Close Quarters Are Challenging
Right now people are stuck in their homes. We aren’t out shopping or wandering the mall, we aren’t going to our offices (for the most part, again, thank you to those who continue to provide all of our needs at their risk), and we aren’t leaving for entertainment. Our children are also at home. They are not having play dates, they aren’t going to school or sleeping at their grandparents’ house. EVERYONE IS AT HOME. Anyone else finding this a challenge?
As the weeks continue, are your children getting more restless? Maybe they are tired of Zoom? They miss their friends? They probably don’t want you around all that much either…

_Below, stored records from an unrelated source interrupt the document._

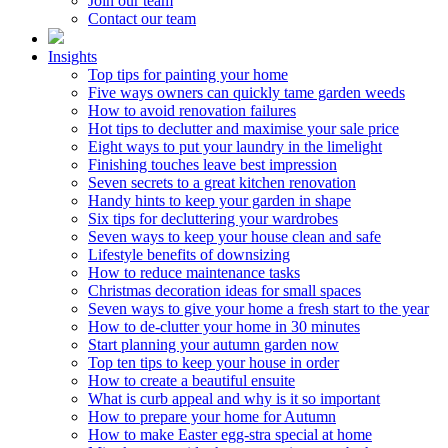
Join our team
Contact our team
Insights
Top tips for painting your home
Five ways owners can quickly tame garden weeds
How to avoid renovation failures
Hot tips to declutter and maximise your sale price
Eight ways to put your laundry in the limelight
Finishing touches leave best impression
Seven secrets to a great kitchen renovation
Handy hints to keep your garden in shape
Six tips for decluttering your wardrobes
Seven ways to keep your house clean and safe
Lifestyle benefits of downsizing
How to reduce maintenance tasks
Christmas decoration ideas for small spaces
Seven ways to give your home a fresh start to the year
How to de-clutter your home in 30 minutes
Start planning your autumn garden now
Top ten tips to keep your house in order
How to create a beautiful ensuite
What is curb appeal and why is it so important
How to prepare your home for Autumn
How to make Easter egg-stra special at home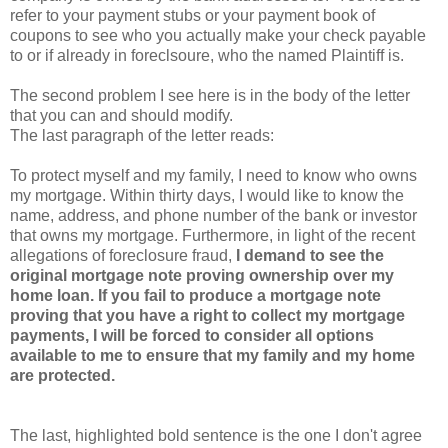
refer to your payment stubs or your payment book of
coupons to see who you actually make your check payable
to or if already in foreclsoure, who the named Plaintiff is.
The second problem I see here is in the body of the letter
that you can and should modify.
The last paragraph of the letter reads:
To protect myself and my family, I need to know who owns
my mortgage. Within thirty days, I would like to know the
name, address, and phone number of the bank or investor
that owns my mortgage. Furthermore, in light of the recent
allegations of foreclosure fraud,
I demand to see the
original mortgage note proving ownership over my
home loan. If you fail to produce a mortgage note
proving that you have a right to collect my mortgage
payments, I will be forced to consider all options
available to me to ensure that my family and my home
are protected.
The last, highlighted bold sentence is the one I don't agree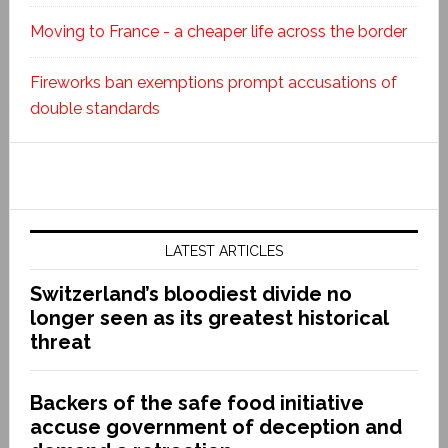
Moving to France - a cheaper life across the border
Fireworks ban exemptions prompt accusations of
double standards
LATEST ARTICLES
Switzerland’s bloodiest divide no
longer seen as its greatest historical
threat
Backers of the safe food initiative
accuse government of deception and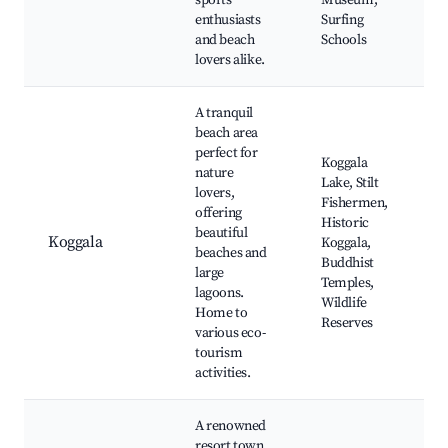
sports
Museum,
enthusiasts
Surfing
and beach
Schools
lovers alike.
A tranquil
beach area
perfect for
Koggala
nature
Lake, Stilt
lovers,
Fishermen,
offering
Historic
beautiful
Koggala
Koggala,
beaches and
Buddhist
large
Temples,
lagoons.
Wildlife
Home to
Reserves
various eco-
tourism
activities.
A renowned
resort town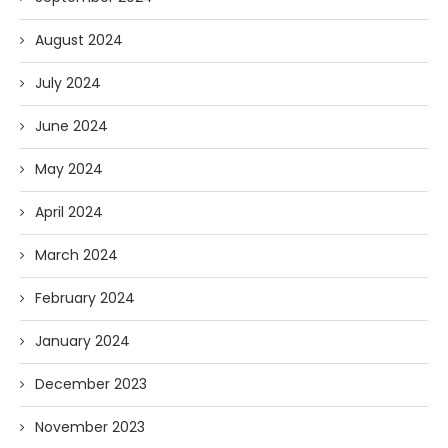
August 2024
July 2024
June 2024
May 2024
April 2024
March 2024
February 2024
January 2024
December 2023
November 2023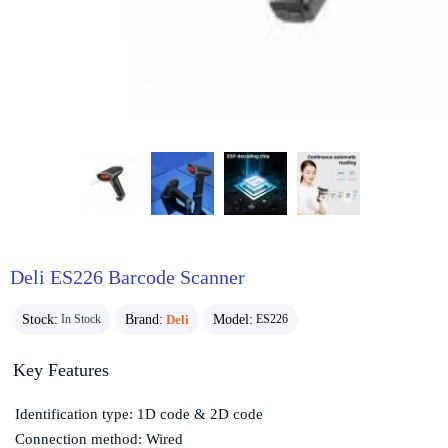
Deli ES226 Barcode Scanner
Stock:
Brand:
Deli
Model:
In Stock
ES226
Key Features
Identification type: 1D code & 2D code
Connection method: Wired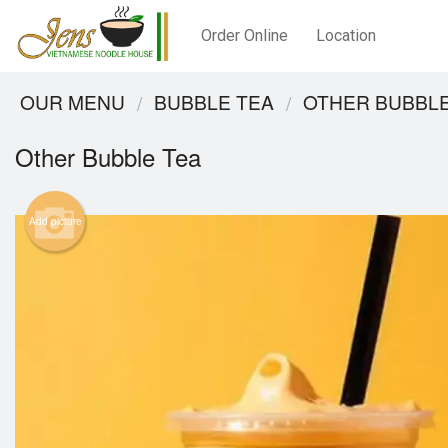
Order Online
Location
OUR MENU
BUBBLE TEA
OTHER BUBBLE
Other Bubble Tea
Add picture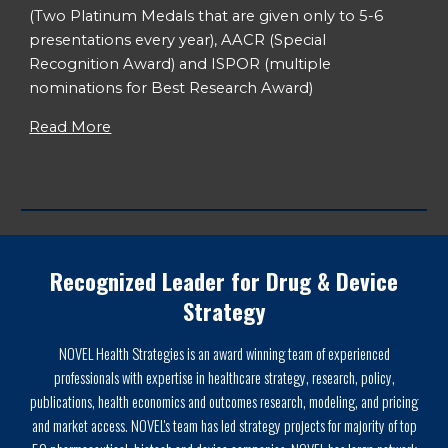
(Two Platinum Medals that are given only to 5-6
presentations every year), AACR (Special
Recognition Award) and ISPOR (multiple
nominations for Best Research Award)
Read More
Recognized Leader for Drug & Device
Strategy
NOVEL Health Strategies is an award winning team of experienced
professionals with expertise in healthcare strategy, research, policy,
publications, health economics and outcomes research, modeling, and pricing
and market access. NOVEL's team has led strategy projects for majority of top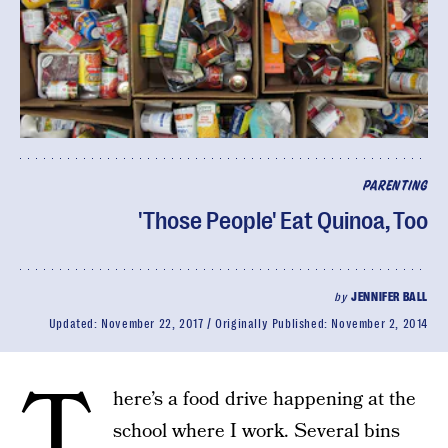
PARENTING
'Those People' Eat Quinoa, Too
by
JENNIFER BALL
Updated:
November 22, 2017
Originally Published:
November 2, 2014
T
here’s a food drive happening at the
school where I work. Several bins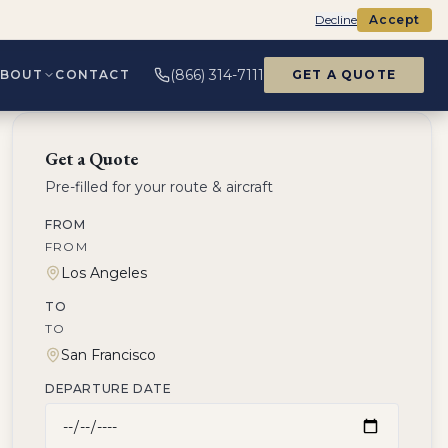
Decline
Accept
(866) 314-7111
ABOUT
CONTACT
GET A QUOTE
Get a Quote
Pre-filled for your route & aircraft
FROM
FROM
TO
TO
DEPARTURE DATE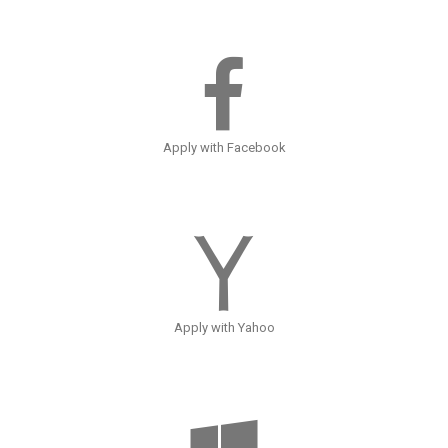
Apply with Facebook
Apply with Yahoo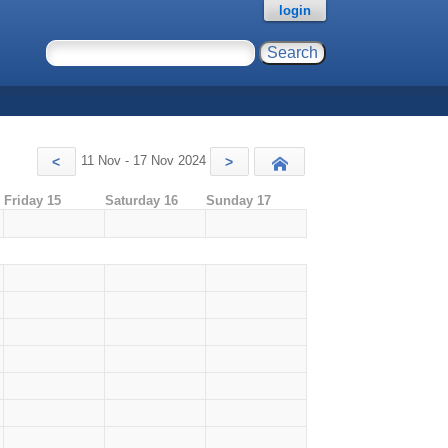
login
11 Nov - 17 Nov 2024
<
>
Today
Friday 15
Saturday 16
Sunday 17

Okay. Take a breath and try to reset. For just a minute, sit, close your eyes and breathe. This WILL pass. Your children WILL go back to school – hopefully next year, and you will be able to go to the beach, out to dinner, see a movie again. But right now, it is difficult. Don’t get me wrong, it is a wonderful thing to have loved ones and we should all be so fortunate to have the opportunity of wishing they went somewhere else. I can’t imagine how difficult it could be for someone to be at home alone, in isolation. But it’s ok to be frustrated, especially while trying to work with so many invasive distractions in your new “home office”.
Times are stressful. Perhaps you are finding out more about your significant other than ever before? Maybe you have new admiration for your child’s teachers?
So we’ve established, our homes are a little more crowded and seem to be getting smaller by the minute. But what else have you noticed? Are your relationships flourishing under these conditions? Are you pleased with spending 24/7 together? It’s ok if there are some hiccups along the way. We are all different people for a reason and we DON’T all need to think or behave alike. And we ALL have different strengths and weaknesses.
But are you fighting more with your spouse? Are you drinking more to pass the time and combat your frustration? Is it getting harder to hide your substance use from everyone? Or maybe you are using more than just to have a good time; having to use now every day… Not going into the office probably doesn’t help. Any hey, who’s going to notice if you didn’t shower? No one can see your arms on a Zoom meeting, or notice your hands shaking…
What about the kids? Are you more concerned about your kids? Maybe you are seeing that they are easily frustrated or stressed? Maybe they are unable to sit still or focus in “class”? Is your once happy and healthy household coming apart at the seams?
I worry that some may not be able to see the differences between being frustrated by supernormal circumstances and the rising tide of underlying issues and unhealthy responses. I worry about how domestic violence rates are rising. I worry that we are frustrated and our children are seeing this; seeing how we respond to one another, how we speak to our partners. It DOES translate into how THEY speak to our partners, how they will speak to their future partners. If we are aggressive or easily irritated, they will learn that is the norm. If they see violence, they will likely feel this is acceptable.
So again, take a breath and try to reset. For just a minute, sit, close your eyes and breathe. This WILL pass. But while it’s happening, don’t fight the need to ask for help. Don’t sit idly by and watch yourself fall into a worsening depression. Don’t allow your substance use to escalate with the false belief that you’ll work on it tomorrow. And don’t forget about your children and what they are seeing and learning.
Now I’ve gone and painted this awful picture of destroyed marriages and damaged children. But wait. It doesn’t have to be like that. There’s hope, and a lot of it. You and your partner CAN work on this together. You can learn how to have a healthy argument and when to stop and take a minute. This is a valuable lesson for your children. You can learn how to use “I statements” instead of “you statements” (examples provided below). You can work on your substance use – there are online meetings still going on and sponsors still exist (see my post from earlier for more information) as well as specialists (like myself) who would be more than happy to help you.
And what about your children? If you can calm yourself and start getting the treatment you need, they will become calm as well. You are allowed to make mistakes and teach them how to do things differently. Own what you’ve done and tell them you will change it (but then you MUST DO IT). If they are having issues, get them the help they need. Get them evaluated, start treatment. Don’t wait to seek help for them either.
Here’s where I say what I always do. Where I tell you I am here to help and if it isn’t from me, seek out your local psychiatrist. Here’s where I tell you I started treating children to increase access to treatment for them as well. And here’s where I remind you that I’m with Kimmel Psychology and associates in Coral Springs, FL but now working remotely through a telehealth platform and you don’t need to leave the house. While this is all true, I can’t do anything if you don’t let me know you need the help.
I have heard a lot about people struggling and thinking it’s normal. That it will pass and there’s nothing wrong other than the pandemic. That might be true. But if it isn’t, or if you aren’t sure, please seek treatment. If not for you, for the ones you love.
Please everyone stay healthy and safe.
Examples of “You statements” and “I statements”:
You statement – You don’t listen!
I statement – I feel like I’m not being heard
You statement – You’re no help!
I statement – I’m feeling overwhelmed, I’d appreciate some help
You statement – You don’t care!
I statement – I’m feeling unloved right now and I feel I need some more caring right now.